Bonding is a term that is commonly thought to be for cosmetic work even though Composite Fillings are a type of bonding.  When referring to cosmetic bonding, your dentist may be referring to repairing chips or improving the aesthetics of your front teeth, closing gaps between your front teeth, or improving your smile without having to do veneers or crowns.  Cosmetic bonding as outlined above will provide great results if it is the optimal treatment plan, but it will not provide as long-term a result as veneers or crowns and can bee accomplished with minimal tooth reduction.



Crowns are used to restore a tooth that is broken down to a point where there is insufficient tooth structure to provide support for a filling.  A crown can be used to hold together a cracked tooth, to protect a week tooth from breaking or to make a cosmetic improvement.  A crown can make a broken down tooth stronger as well as improving appearance.  It can also protect a broken down tooth from further damage and can be preventative treatment to avoid tooth loss.

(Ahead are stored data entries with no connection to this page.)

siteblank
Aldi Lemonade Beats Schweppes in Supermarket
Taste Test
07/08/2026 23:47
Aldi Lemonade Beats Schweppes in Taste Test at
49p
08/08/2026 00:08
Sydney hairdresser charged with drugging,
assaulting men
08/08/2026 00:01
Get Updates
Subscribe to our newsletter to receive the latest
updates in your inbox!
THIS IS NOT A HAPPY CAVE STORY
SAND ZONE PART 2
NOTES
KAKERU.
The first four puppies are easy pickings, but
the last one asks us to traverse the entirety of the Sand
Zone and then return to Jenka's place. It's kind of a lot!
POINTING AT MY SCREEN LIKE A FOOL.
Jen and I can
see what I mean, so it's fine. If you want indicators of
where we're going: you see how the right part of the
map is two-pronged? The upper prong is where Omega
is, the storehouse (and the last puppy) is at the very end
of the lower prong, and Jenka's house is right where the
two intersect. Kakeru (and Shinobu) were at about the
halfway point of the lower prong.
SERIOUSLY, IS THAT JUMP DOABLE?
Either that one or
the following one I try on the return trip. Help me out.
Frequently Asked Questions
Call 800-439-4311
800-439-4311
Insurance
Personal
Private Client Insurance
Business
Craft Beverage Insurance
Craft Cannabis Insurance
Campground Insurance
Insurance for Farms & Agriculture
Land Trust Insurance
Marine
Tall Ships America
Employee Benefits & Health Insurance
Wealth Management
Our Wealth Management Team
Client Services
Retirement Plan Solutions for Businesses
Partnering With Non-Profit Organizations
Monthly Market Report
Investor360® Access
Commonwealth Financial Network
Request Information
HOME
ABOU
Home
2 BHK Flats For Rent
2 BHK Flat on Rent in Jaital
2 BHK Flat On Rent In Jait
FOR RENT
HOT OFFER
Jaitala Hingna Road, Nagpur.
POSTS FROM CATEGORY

Your tooth will be reduced and an impression will be taken from the crown.  A temporary crown will be made and cemented while waiting for the impressions to be sent to the dental laboratory where your crown will be made out of porcelain, ceramic, zirconia, or porcelain fused to high noble metal (e.g. gold, platinum, etc) depending upon where the crown is and why it has been prescribed.

A crown is also used to cover and implant that has been placed to replace a missing tooth.